◆ Blocco di testo ◆
○ ○ ○ ○ ○ ○ ○

Dottor Mattedi, la giunta ha ripristinato i primariati di anestesia per garantire la copertura h24 negli ospedali di valle. Qual è il suo giudizio?

Io l’ho sempre detto: il primario non ha solo una funzione organizzativa, altrimenti basterebbe mettere un qualsiasi impiegato che costava sicuramente meno. Deve garantire la sicurezza e la qualità delle prestazioni ai pazienti e ai colleghi. Il primario è indispensabile, non è un’alternativa. È stato un errore gravissimo toglierli. Questa era una scelta assolutamente necessaria, per fortuna che ci sono arrivati.

La decisione è stata spiegata anche con l’intento di rendere più appetibili gli ospedali di valle per i medici anestesisti. Lei ci crede?

Lascio loro questa illusione, magari mi sbaglio ma ho difficoltà a credere di sbagliare. Negli anni scorsi in Trentino tutto sommato ci siamo salvati perché in tutta Italia i concorsi erano bloccati, e quindi piuttosto che niente, si dice meglio piuttosto. Alcuni medici sono venuti nella nostra provincia. Ma per gli ospedali di valle non erano disponibili.

Lo ha dimostrato l’ultimo concorso di dicembre.

○ ○ ○ ○ ○ ○ ○

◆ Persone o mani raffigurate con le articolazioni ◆
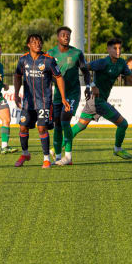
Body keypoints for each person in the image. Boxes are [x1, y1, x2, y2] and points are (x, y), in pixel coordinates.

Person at [68, 38, 132, 160]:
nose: (118, 51)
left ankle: (55, 148)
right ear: (108, 49)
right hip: (97, 101)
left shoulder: (121, 64)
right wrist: (92, 85)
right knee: (123, 124)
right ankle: (117, 149)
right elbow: (84, 68)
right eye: (115, 48)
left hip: (97, 100)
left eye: (119, 48)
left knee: (80, 125)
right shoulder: (102, 62)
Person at [13, 34, 70, 169]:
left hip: (44, 101)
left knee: (41, 128)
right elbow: (17, 76)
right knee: (22, 127)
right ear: (29, 45)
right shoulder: (23, 60)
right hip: (28, 102)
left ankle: (46, 159)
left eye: (39, 42)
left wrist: (63, 97)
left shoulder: (48, 60)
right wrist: (16, 93)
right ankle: (25, 154)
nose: (38, 44)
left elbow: (59, 77)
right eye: (34, 42)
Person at [47, 26, 90, 165]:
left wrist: (88, 86)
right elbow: (46, 75)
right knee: (57, 124)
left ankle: (69, 157)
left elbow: (86, 71)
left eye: (68, 35)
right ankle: (58, 156)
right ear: (58, 37)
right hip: (58, 95)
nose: (66, 37)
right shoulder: (50, 53)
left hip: (73, 93)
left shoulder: (77, 53)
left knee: (65, 120)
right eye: (63, 34)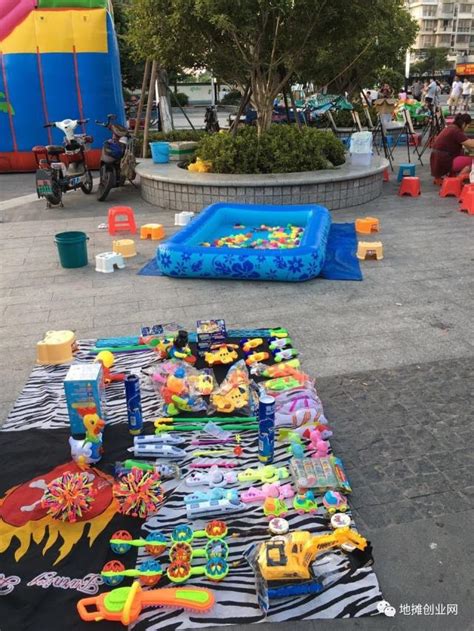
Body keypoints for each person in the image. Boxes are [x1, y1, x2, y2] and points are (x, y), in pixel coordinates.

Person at [430, 113, 474, 179]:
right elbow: (471, 144)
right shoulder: (456, 131)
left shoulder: (451, 127)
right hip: (444, 161)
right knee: (472, 162)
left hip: (437, 161)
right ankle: (457, 180)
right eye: (468, 126)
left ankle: (455, 177)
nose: (467, 128)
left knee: (463, 153)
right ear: (464, 124)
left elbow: (468, 145)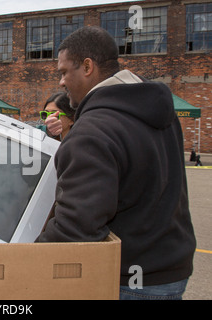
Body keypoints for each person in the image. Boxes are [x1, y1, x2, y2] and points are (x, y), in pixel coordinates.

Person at [36, 26, 196, 300]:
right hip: (171, 269)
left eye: (64, 72)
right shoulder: (158, 109)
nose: (61, 83)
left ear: (87, 67)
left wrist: (23, 255)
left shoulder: (91, 132)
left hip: (129, 279)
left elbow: (77, 227)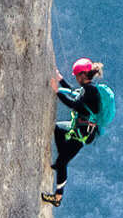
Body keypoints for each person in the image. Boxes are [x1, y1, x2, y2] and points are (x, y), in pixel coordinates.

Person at [41, 57, 104, 207]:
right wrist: (61, 80)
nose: (76, 78)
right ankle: (63, 156)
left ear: (83, 75)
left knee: (62, 163)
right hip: (78, 128)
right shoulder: (88, 89)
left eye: (77, 76)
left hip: (82, 134)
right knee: (58, 128)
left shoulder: (91, 91)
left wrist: (57, 92)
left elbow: (74, 104)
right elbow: (74, 92)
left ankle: (57, 198)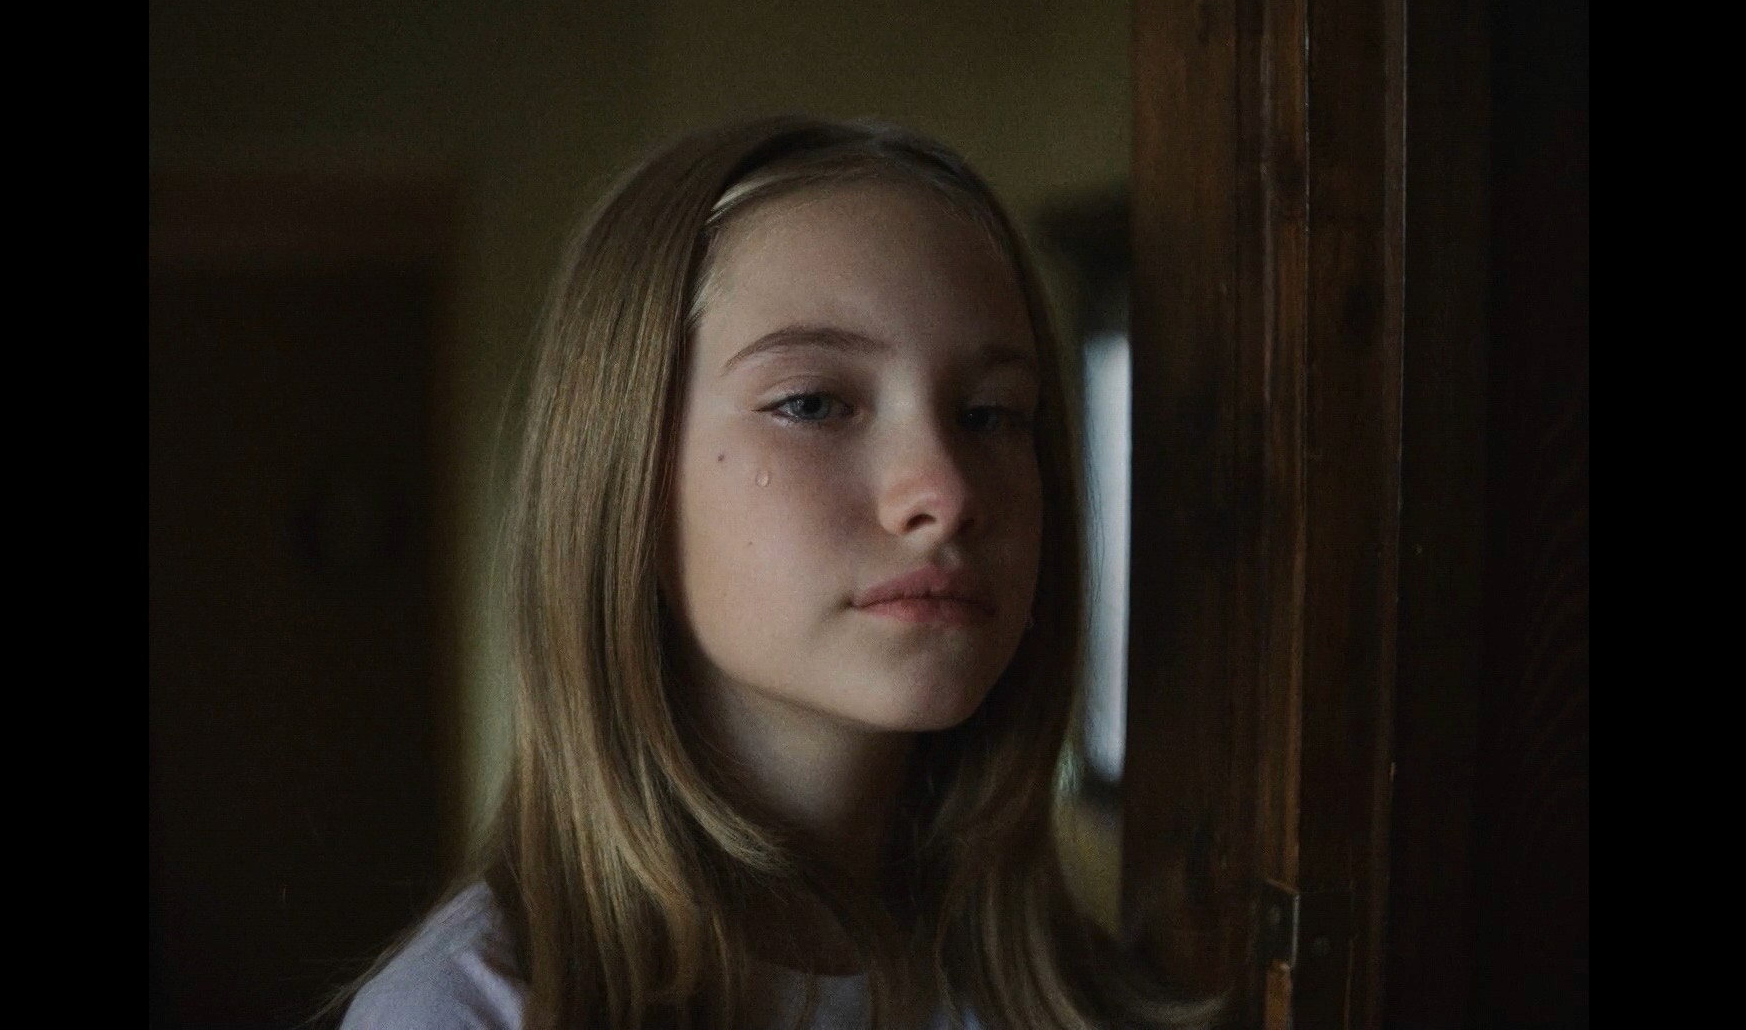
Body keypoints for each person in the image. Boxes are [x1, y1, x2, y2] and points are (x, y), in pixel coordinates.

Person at [335, 115, 1220, 1029]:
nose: (947, 493)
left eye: (991, 413)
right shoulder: (469, 1014)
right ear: (624, 475)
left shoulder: (1087, 998)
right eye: (812, 403)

○ ○ ○ ○ ○ ○ ○

◆ I tuoi compiti ◆
(1) Ricopia parola per parola il passo dell'intervista da "Lascio loro questa" fino a "non erano disponibili." compreso.
(2) Elenca, una per riga, le frasi con cui l'intervistato risponde alla prima domanda dell'intervista.

◆ Ecco le risposte ◆
(1)
Lascio loro questa illusione, magari mi sbaglio ma ho difficoltà a credere di sbagliare. Negli anni scorsi in Trentino tutto sommato ci siamo salvati perché in tutta Italia i concorsi erano bloccati, e quindi piuttosto che niente, si dice meglio piuttosto. Alcuni medici sono venuti nella nostra provincia. Ma per gli ospedali di valle non erano disponibili.

(2)
Io l’ho sempre detto: il primario non ha solo una funzione organizzativa, altrimenti basterebbe mettere un qualsiasi impiegato che costava sicuramente meno.
Deve garantire la sicurezza e la qualità delle prestazioni ai pazienti e ai colleghi.
Il primario è indispensabile, non è un’alternativa.
È stato un errore gravissimo toglierli.
Questa era una scelta assolutamente necessaria, per fortuna che ci sono arrivati.